“Assemini è sempre stata legata al cordone ombelicale
regionale che a sua volta è legata a quella del Governo italiano che a sua
volta preferisce nascondersi nel torpore europeo.
Qual è il progetto che l’attuale classe dirigente ha in
testa per far crescere la
Sardegna ? Quale è stato il progetto che fino ad ora hanno
elaborato e seguito gli amministratori comunali? Domanda che continuano a
rimanere inevase perché non esiste alcun progetto. Contemporaneamente l’Isola
continua ad arretrare, Assemini pure, amplificando i drammi individuali e
sociali della crisi generale.
Ogni cinque anni si lancia un’alternativa partitica,
un’alleanza più o meno amalgamata che si impone mediaticamente all’elettore con
programmi in troppi casi disarticolati ed aleatori. La parola “sistema”
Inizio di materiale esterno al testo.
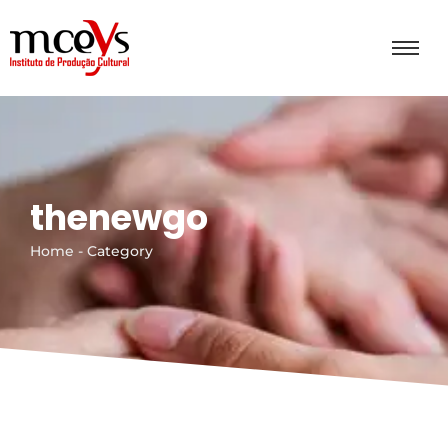
thenewgo
Home - Category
continua a rimanere lettera morta e la parola “progetto” un sogno. Come se la
politica potesse davvero essere ricondotta in una sterile e fredda offerta
promozionale. Si analizzano i punti di saturazione e si rilancia lo stesso
prodotto con nuovi simboli colorati e denominazioni populiste. Quando la crisi
economica imperversa, mancano le risorse finanziarie per superare i ritardi
infrastrutturali e per avviare doverosi percorsi socioculturali. Conseguentemente,
a mancare, è anche il conseguente ottimismo sociale. Allo stesso modo, se la
politica diventa anch’essa un prodotto, entra in crisi quando a mancare è la
fiducia, da intendersi quale principale mezzo di scambio.
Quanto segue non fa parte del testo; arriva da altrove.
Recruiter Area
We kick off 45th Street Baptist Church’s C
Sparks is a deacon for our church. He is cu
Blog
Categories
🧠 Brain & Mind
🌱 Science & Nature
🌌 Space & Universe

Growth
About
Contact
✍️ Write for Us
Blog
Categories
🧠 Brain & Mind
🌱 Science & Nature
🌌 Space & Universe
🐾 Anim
Come emerge dal 19esimo rapporto Crenos, il centro di
ricerca dell’Università di Cagliari e Sassari, la Sardegna non è
competitiva. Ciò dipende principalmente: ‹‹dalla carenza di
infrastrutture, da una scarsa propensione all’innovazione e da una bassa
dotazione di capitale umano››. Anche il turismo stenta ad assumere un ruolo
centrale nelle prospettive di sviluppo. ‹‹Diminuiscono gli arrivi e le
presenze, con previsioni di ulteriore contrazione dei flussi››. Ciò
non può ridursi ad una mera analisi macroeconomica, ma deve essere recepita
dalla classe dirigente per attuare un progetto articolato ed inclusivo. Chi
paga il costo della superficialità sono i disoccupati, principalmente giovani,
ed i precari. ‹‹Il
livello di guardia è stato abbondantemente superato››. Non è ammissibile che
la nostra Terra sia ancora in parte sconosciuta. Non è giustificabile che dopo
oltre sessant’anni di autonomia, la
Sardegna , come la sardità, non trovino univoca
identificazione. Non è ragionevole che il suo sviluppo debba ancora dipendere
dalle sempre più disinvolte richieste di assistenza istituzionale e dal
crescente asservimento indotto dei fattori della produzione. Dobbiamo imparare
a scegliere per crescere; dobbiamo imparare a rendere le nostre città elementi
propulsivi sia in ordine orizzontale, sia verticale”.